Description of problem (please be detailed as possible and provide log snippests): As documented extensively in Bug 1976936, when the limit of rbd snapshots is reached for a volume a flattening task runs in the background to mitigate the issue. During this time no more snapshots can be created. This will cause a lengthy delay when provisioning new PVCs that clone an impacted volume. This reason for this delay is not apparent to the user or cluster admin and will cause frustration and support tickets. I would like to request that an alert should fire while a volume is being flattened so we can let the user know what to expect in this situation. Version of all relevant components (if applicable): 4.8+ Does this issue impact your ability to continue to work with the product (please explain in detail what is the user impact)?
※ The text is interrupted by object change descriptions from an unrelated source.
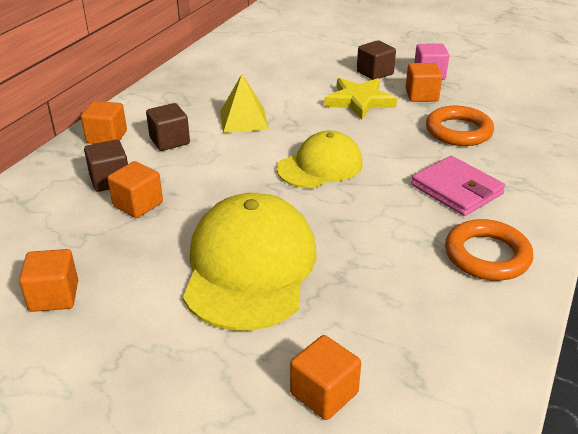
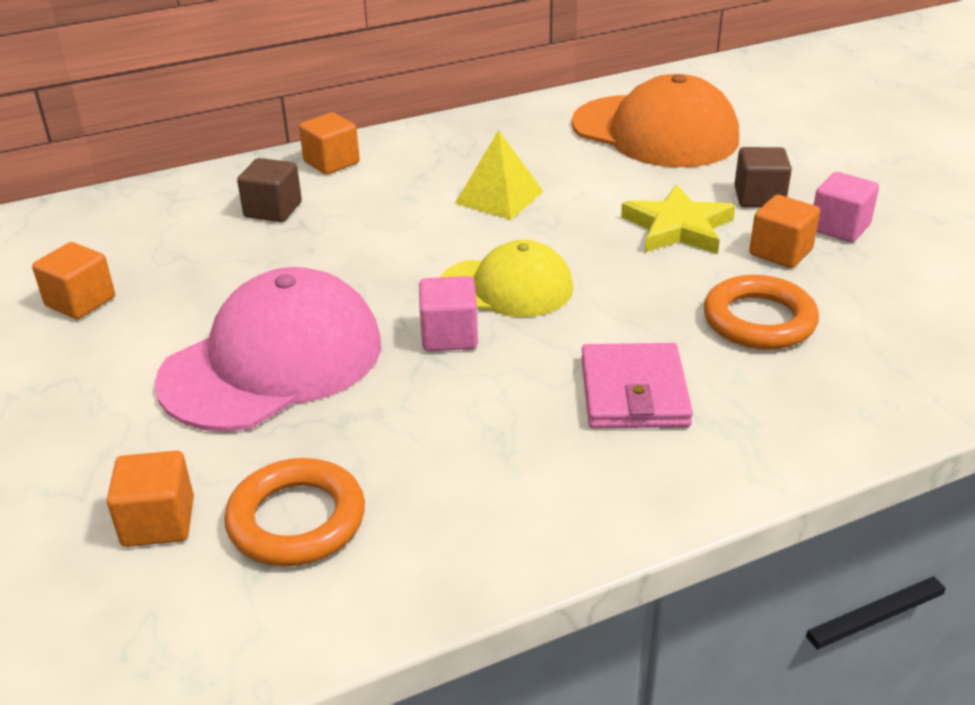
camera: 40 degrees right, 0 degrees up
(138, 204) = (263, 246): orange cube -> none
(169, 141) = (386, 191): brown cube -> none
(250, 267) = (272, 361): yellow cap -> pink cap
(277, 57) = (655, 132): none -> orange cap
(328, 204) = (449, 335): none -> pink cube
(487, 255) = (545, 488): orange ring -> orange ring (296, 520)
It creates a bad customer experience in high-scale workloads. Is there any workaround available to the best of your knowledge? The situation resolves itself eventually (could be hours later) but this will cause confusion since there is no way to understand what is happening unless you analyze logs and have a deep understanding of ceph internals. Rate from 1 - 5 the complexity of the scenario you performed that caused this bug (1 - very simple, 5 - very complex)? 3 Can this issue reproducible? Yes. Can this issue reproduce from the UI? In theory yes, but it's more likely to happen when creating many volume clones from the CLI. If this is a regression, please provide more details to justify this: Not a regression Steps to Reproduce: See Bug 1976936 for full details. Actual results: Flattening happens in the background with no user-visible alerts or explanation why further snapshots and clones cannot continue. Expected results: An alert is firing to indicate this condition and appropriate documentation (runbook) explains the situation to the user. Additional info:
CSI team should review this, but ultimately it goes to the monitoring component
(In reply to Travis Nielsen from comment #3) > CSI team should review this, but ultimately it goes to the monitoring > component Indeed, Ceph-CSI can not create alerts in OCP (or Kubernetes). Because CSI are independent of the container platform, they should not use container platform APIs directly. Monitoring components can check the events for a PV(C), and should be able to create an alert when flattening is in progress (and remove the alert when the PV(C) is created).
Created a Jira for this RFE
Reopening because the follow up Jira is not linked anywhere. Where can I check to find this Jira?
(In reply to Adam Litke from comment #6) > Reopening because the follow up Jira is not linked anywhere. Where can I > check to find this Jira? @alitke , its linked to 'Links' section of this BZ(https://issues.redhat.com/browse/OCSBZM-3408). Is that what you are looking for?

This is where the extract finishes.